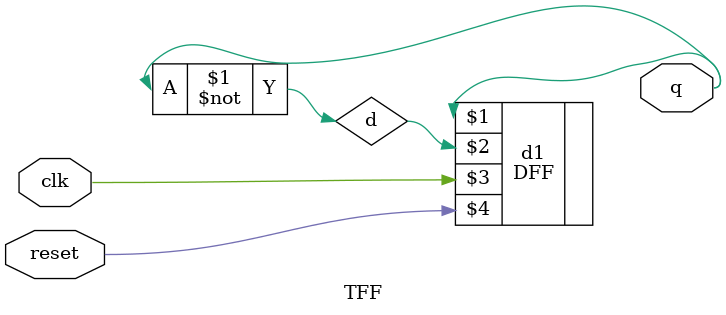
<source format=v>
`include "../FF/DFF.v"

module TFF(q, clk, reset);
  input clk, reset;
  output q;

  DFF d1(q, d, clk, reset);
  not n1(d, q);

endmodule

</source>
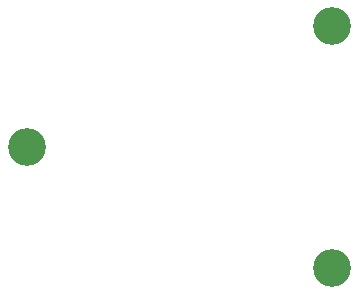
<source format=gbr>
%TF.GenerationSoftware,KiCad,Pcbnew,(6.0.4)*%
%TF.CreationDate,2022-10-31T11:49:10-04:00*%
%TF.ProjectId,switcher board,73776974-6368-4657-9220-626f6172642e,rev?*%
%TF.SameCoordinates,Original*%
%TF.FileFunction,Soldermask,Bot*%
%TF.FilePolarity,Negative*%
%FSLAX46Y46*%
G04 Gerber Fmt 4.6, Leading zero omitted, Abs format (unit mm)*
G04 Created by KiCad (PCBNEW (6.0.4)) date 2022-10-31 11:49:10*
%MOMM*%
%LPD*%
G01*
G04 APERTURE LIST*
%ADD10C,3.200000*%
G04 APERTURE END LIST*
D10*
%TO.C,H3*%
X179750000Y-90250000D03*
%TD*%
%TO.C,H2*%
X179750000Y-110750000D03*
%TD*%
%TO.C,H1*%
X154000000Y-100500000D03*
%TD*%
M02*

</source>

+++

WHAT YOU HAVE TO DO
Output the data above in full. Skip every picture.

WRITTEN ANSWER
<source format=v>
`include "../FF/DFF.v"

module TFF(q, clk, reset);
  input clk, reset;
  output q;

  DFF d1(q, d, clk, reset);
  not n1(d, q);

endmodule

</source>
<source format=gbr>
%TF.GenerationSoftware,KiCad,Pcbnew,(6.0.4)*%
%TF.CreationDate,2022-10-31T11:49:10-04:00*%
%TF.ProjectId,switcher board,73776974-6368-4657-9220-626f6172642e,rev?*%
%TF.SameCoordinates,Original*%
%TF.FileFunction,Soldermask,Bot*%
%TF.FilePolarity,Negative*%
%FSLAX46Y46*%
G04 Gerber Fmt 4.6, Leading zero omitted, Abs format (unit mm)*
G04 Created by KiCad (PCBNEW (6.0.4)) date 2022-10-31 11:49:10*
%MOMM*%
%LPD*%
G01*
G04 APERTURE LIST*
%ADD10C,3.200000*%
G04 APERTURE END LIST*
D10*
%TO.C,H3*%
X179750000Y-90250000D03*
%TD*%
%TO.C,H2*%
X179750000Y-110750000D03*
%TD*%
%TO.C,H1*%
X154000000Y-100500000D03*
%TD*%
M02*

</source>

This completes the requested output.